- [WHAT YOU HAVE TO DO]:
What is needed is an exact transcription of every entry below, with the pictures left out.

***** MATERIAL FOR THIS EXERCISE *****

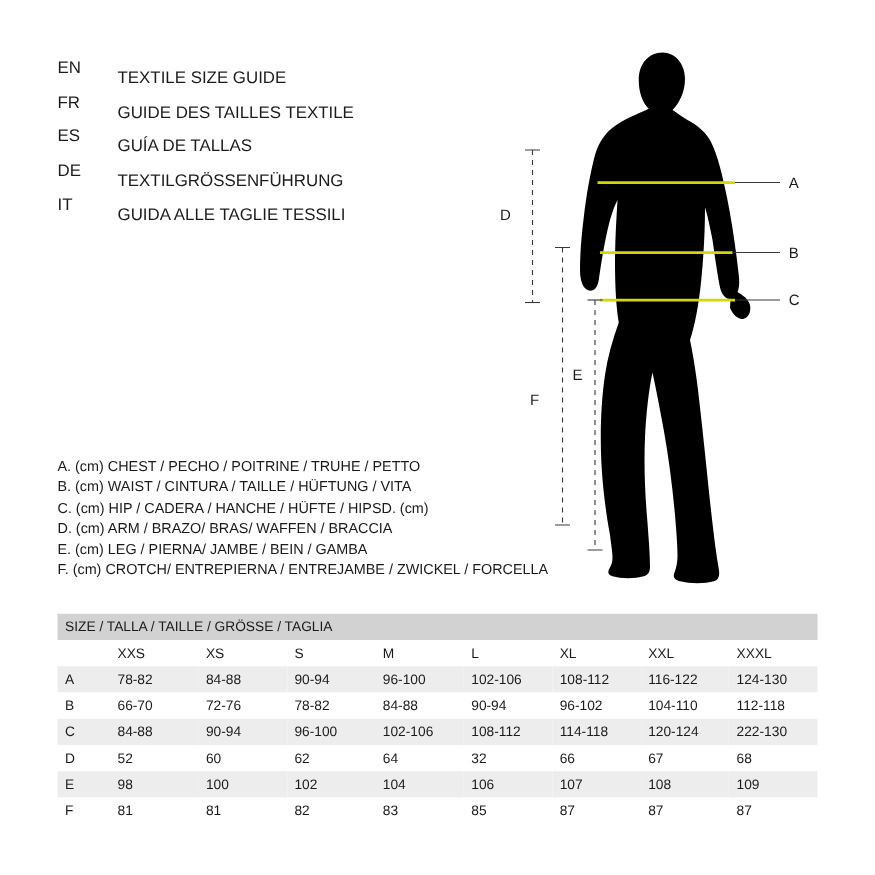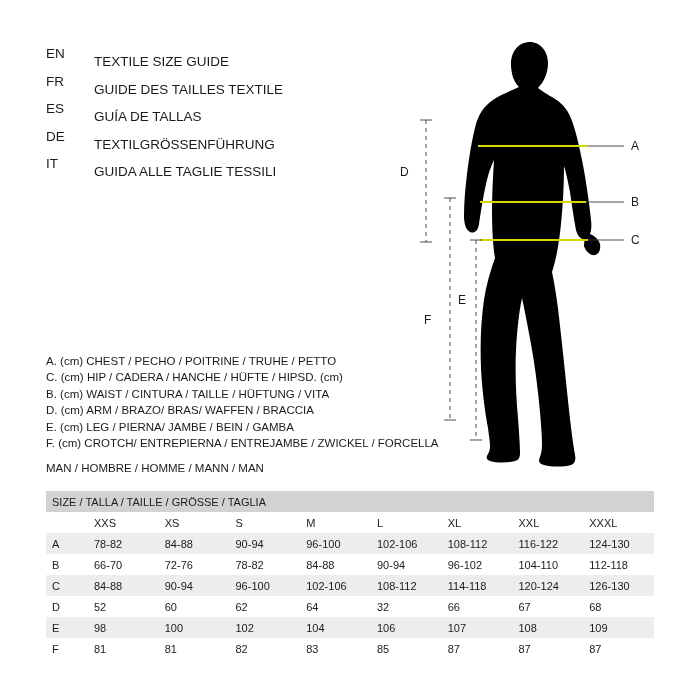--- a/index.html
+++ b/index.html
@@ -40,21 +40,21 @@
   }
   .lang-text {
     white-space: nowrap;
     margin-top: 8px;
   }
 
   
   .legend {
     position: absolute;
     left: 46px;
-    top: 353px;
+    top: 366px;
     font-size: 11.5px;
     line-height: 16.4px;
   }
   .legend div {
     white-space: nowrap;
   }
   .gender-line {
     position: absolute;
     left: 46px;
     top: 462px;
@@ -135,28 +135,27 @@
       <span class="lang-text">TEXTILGRÖSSENFÜHRUNG</span>
     </div>
     <div class="lang-row">
       <span class="lang-code">IT</span>
       <span class="lang-text">GUIDA ALLE TAGLIE TESSILI</span>
     </div>
   </div>
 
   <div class="legend">
     <div>A. (cm) CHEST / PECHO / POITRINE / TRUHE / PETTO</div>
+    <div>B. (cm) WAIST / CINTURA / TAILLE / HÜFTUNG / VITA</div>
     <div>C. (cm) HIP / CADERA / HANCHE / HÜFTE / HIPSD. (cm)</div>
-    <div>B. (cm) WAIST / CINTURA / TAILLE / HÜFTUNG / VITA</div>
     <div>D. (cm) ARM / BRAZO/ BRAS/ WAFFEN / BRACCIA</div>
     <div>E. (cm) LEG / PIERNA/ JAMBE / BEIN / GAMBA</div>
     <div>F. (cm) CROTCH/ ENTREPIERNA / ENTREJAMBE / ZWICKEL / FORCELLA</div>
   </div>
 
-  <div class="gender-line">MAN / HOMBRE / HOMME / MANN / MAN</div>
 
   <div class="figure-area">
     <svg width="300" height="450" viewBox="0 0 300 450" xmlns="http://www.w3.org/2000/svg">
 
       <g>
         <path fill="#000000" d="
           M 150 18
           C 139 18 131 27 131 40
           C 131 50 134 58 139 63
           C 133 66 122 70 113 76
@@ -306,21 +305,21 @@
 
         <tr class="row-alt">
           <td>C</td>
           <td>84-88</td>
           <td>90-94</td>
           <td>96-100</td>
           <td>102-106</td>
           <td>108-112</td>
           <td>114-118</td>
           <td>120-124</td>
-          <td>126-130</td>
+          <td>222-130</td>
         </tr>
 
         <tr class="row-plain">
           <td>D</td>
           <td>52</td>
           <td>60</td>
           <td>62</td>
           <td>64</td>
           <td>32</td>
           <td>66</td>

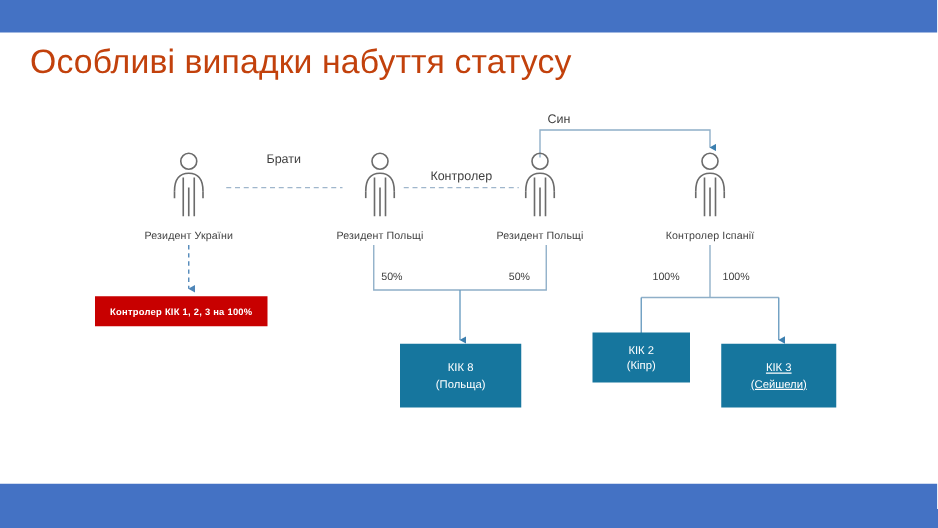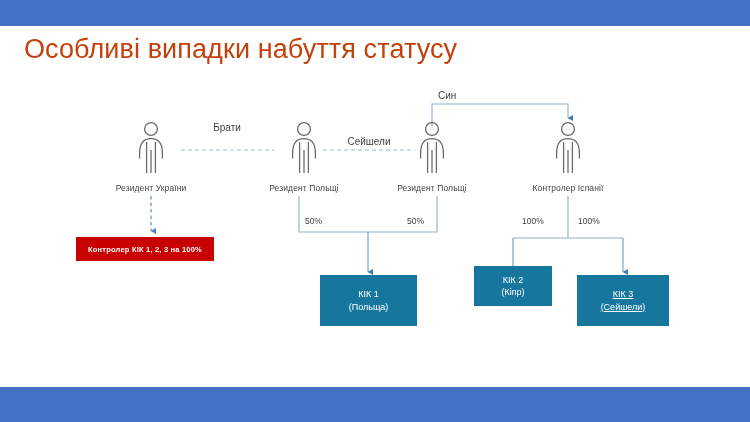--- a/index.html
+++ b/index.html
@@ -209,34 +209,34 @@
       <path d="M8.6,33 L8.6,38.5" fill="none" stroke="#6B6B6B" stroke-width="1.3"></path>
       <path d="M31.4,33 L31.4,38.5" fill="none" stroke="#6B6B6B" stroke-width="1.3"></path>
       <line x1="15.6" y1="22" x2="15.6" y2="53" stroke="#6B6B6B" stroke-width="1.3"></line>
       <line x1="24.4" y1="22" x2="24.4" y2="53" stroke="#6B6B6B" stroke-width="1.3"></line>
       <line x1="20" y1="30" x2="20" y2="53" stroke="#6B6B6B" stroke-width="1.3"></line>
     </svg>
   </div>
   <div class="rlabel" style="left:518px; top:183px; width:100px;">Контролер Іспанії</div>
 
   <div class="reltag" style="left:182px; top:122px; width:90px;">Брати</div>
-  <div class="reltag" style="left:324px; top:136px; width:90px;">Сейшели</div>
+  <div class="reltag" style="left:324px; top:136px; width:90px;">Контролер</div>
   <div class="reltag" style="left:438px; top:90px; width:50px; text-align:left;">Син</div>
 
   <div class="pct" style="left:305px; top:216px;">50%</div>
   <div class="pct" style="left:407px; top:216px;">50%</div>
   <div class="pct" style="left:522px; top:216px;">100%</div>
   <div class="pct" style="left:578px; top:216px;">100%</div>
 
   <div class="redbox">
     <span>Контролер КІК 1, 2, 3 на 100%</span>
   </div>
 
   <div class="kikbox" style="left:320px; top:275px; width:97px; height:51px;">
-    <span class="l1">КІК 1</span>
+    <span class="l1">КІК 8</span>
     <span class="l2">(Польща)</span>
   </div>
 
   <div class="kikbox" style="left:474px; top:266px; width:78px; height:40px;">
     <span class="l1">КІК 2</span>
     <span class="l2">(Кіпр)</span>
   </div>
 
   <div class="kikbox" style="left:577px; top:275px; width:92px; height:51px;text-decoration:underline;">
     <span class="l1">КІК 3</span>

*****

- [TASK SOLUTION]:
--- a/index.html
+++ b/index.html
@@ -40,21 +40,21 @@
   }
   .lang-text {
     white-space: nowrap;
     margin-top: 8px;
   }
 
   
   .legend {
     position: absolute;
     left: 46px;
-    top: 353px;
+    top: 366px;
     font-size: 11.5px;
     line-height: 16.4px;
   }
   .legend div {
     white-space: nowrap;
   }
   .gender-line {
     position: absolute;
     left: 46px;
     top: 462px;
@@ -135,28 +135,27 @@
       <span class="lang-text">TEXTILGRÖSSENFÜHRUNG</span>
     </div>
     <div class="lang-row">
       <span class="lang-code">IT</span>
       <span class="lang-text">GUIDA ALLE TAGLIE TESSILI</span>
     </div>
   </div>
 
   <div class="legend">
     <div>A. (cm) CHEST / PECHO / POITRINE / TRUHE / PETTO</div>
+    <div>B. (cm) WAIST / CINTURA / TAILLE / HÜFTUNG / VITA</div>
     <div>C. (cm) HIP / CADERA / HANCHE / HÜFTE / HIPSD. (cm)</div>
-    <div>B. (cm) WAIST / CINTURA / TAILLE / HÜFTUNG / VITA</div>
     <div>D. (cm) ARM / BRAZO/ BRAS/ WAFFEN / BRACCIA</div>
     <div>E. (cm) LEG / PIERNA/ JAMBE / BEIN / GAMBA</div>
     <div>F. (cm) CROTCH/ ENTREPIERNA / ENTREJAMBE / ZWICKEL / FORCELLA</div>
   </div>
 
-  <div class="gender-line">MAN / HOMBRE / HOMME / MANN / MAN</div>
 
   <div class="figure-area">
     <svg width="300" height="450" viewBox="0 0 300 450" xmlns="http://www.w3.org/2000/svg">
 
       <g>
         <path fill="#000000" d="
           M 150 18
           C 139 18 131 27 131 40
           C 131 50 134 58 139 63
           C 133 66 122 70 113 76
@@ -306,21 +305,21 @@
 
         <tr class="row-alt">
           <td>C</td>
           <td>84-88</td>
           <td>90-94</td>
           <td>96-100</td>
           <td>102-106</td>
           <td>108-112</td>
           <td>114-118</td>
           <td>120-124</td>
-          <td>126-130</td>
+          <td>222-130</td>
         </tr>
 
         <tr class="row-plain">
           <td>D</td>
           <td>52</td>
           <td>60</td>
           <td>62</td>
           <td>64</td>
           <td>32</td>
           <td>66</td>

--- a/index.html
+++ b/index.html
@@ -209,34 +209,34 @@
       <path d="M8.6,33 L8.6,38.5" fill="none" stroke="#6B6B6B" stroke-width="1.3"></path>
       <path d="M31.4,33 L31.4,38.5" fill="none" stroke="#6B6B6B" stroke-width="1.3"></path>
       <line x1="15.6" y1="22" x2="15.6" y2="53" stroke="#6B6B6B" stroke-width="1.3"></line>
       <line x1="24.4" y1="22" x2="24.4" y2="53" stroke="#6B6B6B" stroke-width="1.3"></line>
       <line x1="20" y1="30" x2="20" y2="53" stroke="#6B6B6B" stroke-width="1.3"></line>
     </svg>
   </div>
   <div class="rlabel" style="left:518px; top:183px; width:100px;">Контролер Іспанії</div>
 
   <div class="reltag" style="left:182px; top:122px; width:90px;">Брати</div>
-  <div class="reltag" style="left:324px; top:136px; width:90px;">Сейшели</div>
+  <div class="reltag" style="left:324px; top:136px; width:90px;">Контролер</div>
   <div class="reltag" style="left:438px; top:90px; width:50px; text-align:left;">Син</div>
 
   <div class="pct" style="left:305px; top:216px;">50%</div>
   <div class="pct" style="left:407px; top:216px;">50%</div>
   <div class="pct" style="left:522px; top:216px;">100%</div>
   <div class="pct" style="left:578px; top:216px;">100%</div>
 
   <div class="redbox">
     <span>Контролер КІК 1, 2, 3 на 100%</span>
   </div>
 
   <div class="kikbox" style="left:320px; top:275px; width:97px; height:51px;">
-    <span class="l1">КІК 1</span>
+    <span class="l1">КІК 8</span>
     <span class="l2">(Польща)</span>
   </div>
 
   <div class="kikbox" style="left:474px; top:266px; width:78px; height:40px;">
     <span class="l1">КІК 2</span>
     <span class="l2">(Кіпр)</span>
   </div>
 
   <div class="kikbox" style="left:577px; top:275px; width:92px; height:51px;text-decoration:underline;">
     <span class="l1">КІК 3</span>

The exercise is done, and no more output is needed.